Directed by Antoine Barraud.
Madeleine Collins doesn’t really appear in this film. That is part of a point made at the end of the film.
This is a film about identity, a film about someone who is present to two families. In films, this is usually a man with two families. This time it is a woman. And she is played by Virginie Efira, emerging in the last decade as one of France’s most significant and versatile actresses.
There is an opening sequence with the Virginie Efira in a dress shop, with money from her mother, trying on dresses, and collapsing with low blood pressure, then leaving the shop and the sound of a crash.
However, the main action takes place in the two households, one in Switzerland where Judith is in partnership with Abdel and his little daughter to whom she is devoted. She is a translator and has to go to various meetings. But, most often she goes to Paris to her other family, longtime husband who is an orchestra conductor, eager to advance his career, and with two teenage sons. On the one hand she has a happy domestic household. On the other, there is the glamour of the theatre, performances, socials, wealth, the buying a house.
Each of the men knows the name of the other but does not really know what is happening.
Which means that this is something of a psychological study of how Judith, also known as Margot, dependent on an admiring forger who is able to give her any identity she wants or he wants to give her (Madeleine Collins), the way she relates to each of the men in the families. It is also a story of deceit, cover, lies, becoming more and more complex and the possibilities of her being exposed. There are parents (and a welcome cameo by Jacqueline Bissett as her mother), there are clients who turn up unexpectedly…

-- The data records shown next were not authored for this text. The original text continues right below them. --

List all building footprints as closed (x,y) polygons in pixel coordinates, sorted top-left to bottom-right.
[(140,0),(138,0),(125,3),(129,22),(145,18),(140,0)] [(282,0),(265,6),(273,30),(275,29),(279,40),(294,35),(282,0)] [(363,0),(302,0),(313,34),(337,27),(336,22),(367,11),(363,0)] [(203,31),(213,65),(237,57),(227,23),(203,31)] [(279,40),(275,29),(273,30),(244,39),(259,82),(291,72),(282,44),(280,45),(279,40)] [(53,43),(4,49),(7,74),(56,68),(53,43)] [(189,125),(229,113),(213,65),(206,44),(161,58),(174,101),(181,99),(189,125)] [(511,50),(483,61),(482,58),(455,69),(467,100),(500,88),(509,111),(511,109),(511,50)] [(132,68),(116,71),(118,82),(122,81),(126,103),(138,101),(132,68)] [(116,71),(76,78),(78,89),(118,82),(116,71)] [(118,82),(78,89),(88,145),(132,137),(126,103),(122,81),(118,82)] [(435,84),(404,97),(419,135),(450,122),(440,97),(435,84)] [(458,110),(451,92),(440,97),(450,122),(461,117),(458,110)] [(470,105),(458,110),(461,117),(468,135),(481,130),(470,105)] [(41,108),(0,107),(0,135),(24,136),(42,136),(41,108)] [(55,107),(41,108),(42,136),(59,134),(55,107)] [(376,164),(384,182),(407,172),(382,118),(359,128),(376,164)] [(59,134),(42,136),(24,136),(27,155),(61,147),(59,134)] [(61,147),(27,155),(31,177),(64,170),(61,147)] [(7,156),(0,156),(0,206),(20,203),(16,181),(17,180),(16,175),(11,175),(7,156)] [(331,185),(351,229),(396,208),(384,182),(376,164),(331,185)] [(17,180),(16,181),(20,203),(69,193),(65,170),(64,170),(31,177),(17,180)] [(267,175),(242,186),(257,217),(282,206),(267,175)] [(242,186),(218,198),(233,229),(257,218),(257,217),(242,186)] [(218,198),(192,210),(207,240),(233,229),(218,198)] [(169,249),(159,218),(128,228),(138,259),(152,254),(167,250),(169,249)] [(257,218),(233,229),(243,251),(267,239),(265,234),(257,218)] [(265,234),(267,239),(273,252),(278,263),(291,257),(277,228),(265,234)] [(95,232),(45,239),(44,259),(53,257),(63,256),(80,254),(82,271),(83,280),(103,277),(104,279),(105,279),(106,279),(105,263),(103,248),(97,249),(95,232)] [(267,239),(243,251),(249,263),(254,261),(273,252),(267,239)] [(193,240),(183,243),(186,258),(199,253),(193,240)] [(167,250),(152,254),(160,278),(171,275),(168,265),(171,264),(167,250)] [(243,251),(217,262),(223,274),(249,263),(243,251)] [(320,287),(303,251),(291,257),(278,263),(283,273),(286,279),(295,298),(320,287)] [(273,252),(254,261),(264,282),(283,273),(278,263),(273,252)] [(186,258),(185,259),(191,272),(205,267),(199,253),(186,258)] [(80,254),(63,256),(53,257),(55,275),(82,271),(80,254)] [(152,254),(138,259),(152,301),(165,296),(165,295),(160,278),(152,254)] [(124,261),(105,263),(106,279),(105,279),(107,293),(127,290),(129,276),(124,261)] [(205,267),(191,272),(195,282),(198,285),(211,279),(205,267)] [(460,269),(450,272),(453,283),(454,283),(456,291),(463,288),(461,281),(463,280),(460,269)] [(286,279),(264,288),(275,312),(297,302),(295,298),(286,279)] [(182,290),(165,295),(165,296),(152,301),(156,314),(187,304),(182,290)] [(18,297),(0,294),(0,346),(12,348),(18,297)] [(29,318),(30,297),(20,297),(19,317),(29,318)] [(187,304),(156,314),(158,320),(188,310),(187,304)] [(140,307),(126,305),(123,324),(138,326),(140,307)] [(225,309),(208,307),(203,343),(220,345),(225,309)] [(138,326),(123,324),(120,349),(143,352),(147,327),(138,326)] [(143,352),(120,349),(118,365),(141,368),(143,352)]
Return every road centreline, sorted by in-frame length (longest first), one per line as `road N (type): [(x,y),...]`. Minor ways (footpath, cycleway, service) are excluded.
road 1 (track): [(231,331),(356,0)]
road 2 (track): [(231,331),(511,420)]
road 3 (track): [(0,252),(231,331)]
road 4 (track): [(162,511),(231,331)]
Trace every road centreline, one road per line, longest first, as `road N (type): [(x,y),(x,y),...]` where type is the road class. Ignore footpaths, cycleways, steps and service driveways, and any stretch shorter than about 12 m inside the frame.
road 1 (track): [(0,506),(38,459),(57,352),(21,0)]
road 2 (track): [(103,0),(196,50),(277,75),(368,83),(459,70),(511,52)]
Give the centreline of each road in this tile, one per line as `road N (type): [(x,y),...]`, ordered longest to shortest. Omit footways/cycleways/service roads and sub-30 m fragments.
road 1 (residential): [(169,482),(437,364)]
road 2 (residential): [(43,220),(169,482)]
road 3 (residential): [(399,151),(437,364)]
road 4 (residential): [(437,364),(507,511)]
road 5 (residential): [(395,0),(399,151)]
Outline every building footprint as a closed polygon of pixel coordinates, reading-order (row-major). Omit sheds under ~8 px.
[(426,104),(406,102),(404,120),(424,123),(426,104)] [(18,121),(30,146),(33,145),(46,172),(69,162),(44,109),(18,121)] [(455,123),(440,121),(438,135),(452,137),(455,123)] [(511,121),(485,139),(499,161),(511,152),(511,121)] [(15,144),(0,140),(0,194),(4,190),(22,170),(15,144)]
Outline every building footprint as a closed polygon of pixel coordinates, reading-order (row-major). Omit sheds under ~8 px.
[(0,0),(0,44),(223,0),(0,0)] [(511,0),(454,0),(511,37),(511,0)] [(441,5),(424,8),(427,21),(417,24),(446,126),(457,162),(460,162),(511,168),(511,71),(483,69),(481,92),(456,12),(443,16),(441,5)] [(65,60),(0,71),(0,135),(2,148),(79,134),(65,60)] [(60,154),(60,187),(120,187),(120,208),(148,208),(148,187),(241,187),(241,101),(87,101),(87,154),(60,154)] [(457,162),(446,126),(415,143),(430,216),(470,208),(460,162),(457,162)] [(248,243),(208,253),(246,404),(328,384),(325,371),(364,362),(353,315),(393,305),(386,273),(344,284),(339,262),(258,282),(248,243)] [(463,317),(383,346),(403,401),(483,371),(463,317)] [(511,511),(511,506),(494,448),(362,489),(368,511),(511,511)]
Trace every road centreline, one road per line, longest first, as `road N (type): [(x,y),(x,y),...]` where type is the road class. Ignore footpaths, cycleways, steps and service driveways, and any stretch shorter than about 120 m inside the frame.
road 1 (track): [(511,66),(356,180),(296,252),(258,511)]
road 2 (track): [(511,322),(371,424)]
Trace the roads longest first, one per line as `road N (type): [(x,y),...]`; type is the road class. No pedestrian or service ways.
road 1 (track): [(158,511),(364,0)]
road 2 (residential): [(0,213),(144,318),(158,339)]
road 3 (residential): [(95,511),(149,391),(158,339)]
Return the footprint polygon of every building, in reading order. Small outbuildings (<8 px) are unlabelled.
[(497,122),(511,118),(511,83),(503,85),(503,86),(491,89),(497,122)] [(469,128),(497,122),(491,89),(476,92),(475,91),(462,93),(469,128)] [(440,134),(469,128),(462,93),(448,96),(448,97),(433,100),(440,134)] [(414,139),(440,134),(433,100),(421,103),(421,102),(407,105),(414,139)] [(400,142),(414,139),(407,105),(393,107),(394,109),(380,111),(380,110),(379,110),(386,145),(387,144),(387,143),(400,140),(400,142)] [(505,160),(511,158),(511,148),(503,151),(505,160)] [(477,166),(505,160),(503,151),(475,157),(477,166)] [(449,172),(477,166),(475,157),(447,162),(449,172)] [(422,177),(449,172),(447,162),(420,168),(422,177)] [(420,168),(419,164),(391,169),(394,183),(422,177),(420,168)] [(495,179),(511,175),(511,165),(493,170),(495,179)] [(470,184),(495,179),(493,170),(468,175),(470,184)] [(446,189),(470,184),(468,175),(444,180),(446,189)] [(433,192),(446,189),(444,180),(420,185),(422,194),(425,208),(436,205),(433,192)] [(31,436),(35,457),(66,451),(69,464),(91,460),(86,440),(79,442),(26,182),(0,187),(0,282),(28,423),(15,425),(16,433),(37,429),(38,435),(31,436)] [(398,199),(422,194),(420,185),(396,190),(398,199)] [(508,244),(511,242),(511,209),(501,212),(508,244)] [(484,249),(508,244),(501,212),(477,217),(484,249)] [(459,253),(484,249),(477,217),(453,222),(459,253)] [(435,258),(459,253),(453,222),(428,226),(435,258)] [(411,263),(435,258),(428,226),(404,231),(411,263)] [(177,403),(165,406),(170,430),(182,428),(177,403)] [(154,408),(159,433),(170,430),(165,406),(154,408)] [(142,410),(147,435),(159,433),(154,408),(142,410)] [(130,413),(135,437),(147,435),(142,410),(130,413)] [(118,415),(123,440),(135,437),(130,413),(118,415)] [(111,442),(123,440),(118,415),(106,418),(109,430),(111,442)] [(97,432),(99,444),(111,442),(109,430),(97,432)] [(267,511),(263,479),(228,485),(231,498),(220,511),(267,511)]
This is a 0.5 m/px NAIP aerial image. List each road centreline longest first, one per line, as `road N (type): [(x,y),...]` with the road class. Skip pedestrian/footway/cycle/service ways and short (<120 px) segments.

This is a film for admirers of Virginie Efira and those intrigued by stories of coping with double households.
- The title? Area of mystery? Identity?
- The Swiss settings, homes? The Paris settings, concert and orchestra, socials? The musical score?
- The prologue, the visit to the store, looking at the dresses, trying them on, the collapse, low blood pressure, the aftermath and the accident? With reference to the rest of the film? To Judith that her character?
- A film about a double life, a middle-aged woman, her background, the visit of her parents and her relationship to them? Her marriage to Melvin, many years, his career, the two sons, the household, her travels, his travels, the scene of buying the house? The socials, the concerts, her leaving with her low blood pressure? Her friendship with the singer?
- The relationship with a Dell, Her relationship, the little girl, not married, their life together, a love for the little girl and devotion, a contrast with her other family?
- Judith and her work, translations, the jobs, seeing her in action, but her creating situations, her lies, travels? Going from one family to the other? The effect on her?
- Annabelle, the death of his wife, the birth of his daughter, the relationship with Judith, setting up a household, her devotion, love, his feeling our absences, bringing another woman home, Judith’s reactions? The visit of her parents? The other woman in the house? Their observations, the little girl calling out to Judith as her mother?
- Melville, his career, promotions, concerts, the growing separation? Doris and his observations, listening, his own secrets and orientation? His reaction to Judith?
- Juggling the two lives, the times, the travels, the passport, the forger and his devotion to her, saying she would have as many names as she wished, giving her a final card and name?
- The police, her upset, wanting documentation, her refusal? Picked up by her father?
- The chance encounter, the Canadian, her name is Marco, at the social, her awkwardness, Abdul and his reactions?
- Judith, her identity, the two families, separations, alienations, wanting her own life, identity?